11. The Management and Planning Organization of Iran, Ministry of Roads and Urban Development and the Cultural Heritage, Handicrafts and Tourism Organization of Iran are obliged to undertake the necessary steps to reduce the foreign currency demands of citizens travelling abroad and submit their detailed proposals to the First Vice President in this regard within the period of one month.
12. For prevention of capital flight, foreign exchange transfers should only be conducted in accordance with the rules and under the control of the Central Bank of the Islamic Republic of Iran by the banks and authorized exchange dealers.
13. Foreign exchange operations and foreign currency deals outside the announced regulations shall be considered smuggling and shall be dealt with in accordance with the Law of Combating Smuggling of Goods and the decrees of the Supreme National Security Council and the related organizations (Judiciary, Ministry of Interior, Ministry of Intelligence, Ministry of Justice and Law Enforcement Force of the Islamic Republic of Iran) shall prosecute the violators according to related laws and regulations.
14. For determining the manner of execution, time schedule and the implementation of this decree, a task force under the aegis of the Central Bank of Iran and with the membership of the ministries of economic affairs and finance and industry, mine and trade, Ministry of Interior and the Management and Planning Organization of Iran will be set in place. The secretariat of the mentioned task force will be located in the Central Bank of the Islamic Republic Iran and the foreign currency deputy of the bank will be the secretary of the task force.

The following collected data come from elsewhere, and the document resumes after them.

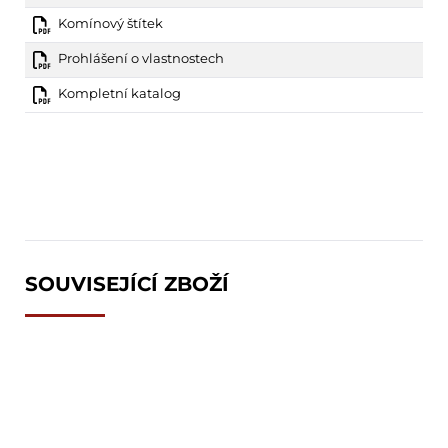
Komínový štítek
Prohlášení o vlastnostech
Kompletní katalog
SOUVISEJÍCÍ ZBOŽÍ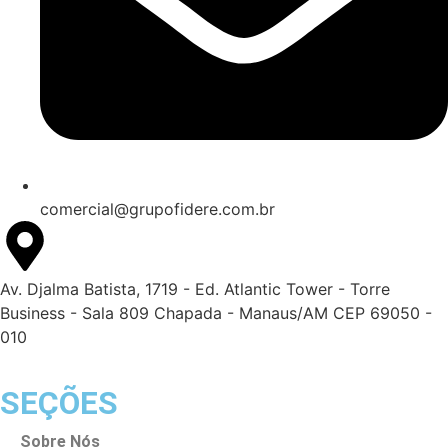
comercial@grupofidere.com.br
Av. Djalma Batista, 1719 - Ed. Atlantic Tower - Torre
Business - Sala 809 Chapada - Manaus/AM CEP 69050 -
010
SEÇÕES
Sobre Nós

The task force is obliged to deliver a weekly report of the implementation of this decree to the President, First Vice-President and the secretariat of the economic staff of the government.

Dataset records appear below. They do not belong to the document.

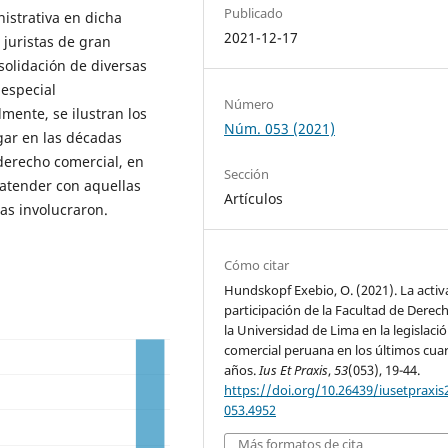
Publicado
nistrativa en dicha
2021-12-17
 juristas de gran
solidación de diversas
 especial
Número
mente, se ilustran los
Núm. 053 (2021)
gar en las décadas
 derecho comercial, en
Sección
 atender con aquellas
Artículos
as involucraron.
Cómo citar
Hundskopf Exebio, O. (2021). La activ
participación de la Facultad de Derec
la Universidad de Lima en la legislaci
comercial peruana en los últimos cua
años.
Ius Et Praxis
,
53
(053), 19-44.
https://doi.org/10.26439/iusetpraxis
053.4952
Más formatos de cita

15. In order to cover the difference of the currency parity rate (42,000 rials for each US dollar) with respect to the import of the basic goods and medicaments, the amount of three thousand billion Rials (3.000.000.000.000) will be allocated out of the income accrued from unification of the foreign exchange parity rate. The Management and Planning Organization of Iran and the Central Bank of the Islamic Republic of Iran and Ministries of Industry, Mine and Trade and Agricultural Jihad are obliged to regulate this process to insure that the allocation of credit and goods is coordinated with the arrival of imported goods and submission of shipping documents. The list of the related goods will be supplied by the Ministries of Industry, Mine and Trade and Agriculture Jihad.
16. The amount of foreign currency allowed for each incoming passenger is 10, 000 euros or its equivalent in other currencies. Importing higher amounts if declared according to the rules of the Central bank of the Islamic Republic of Iran is permitted.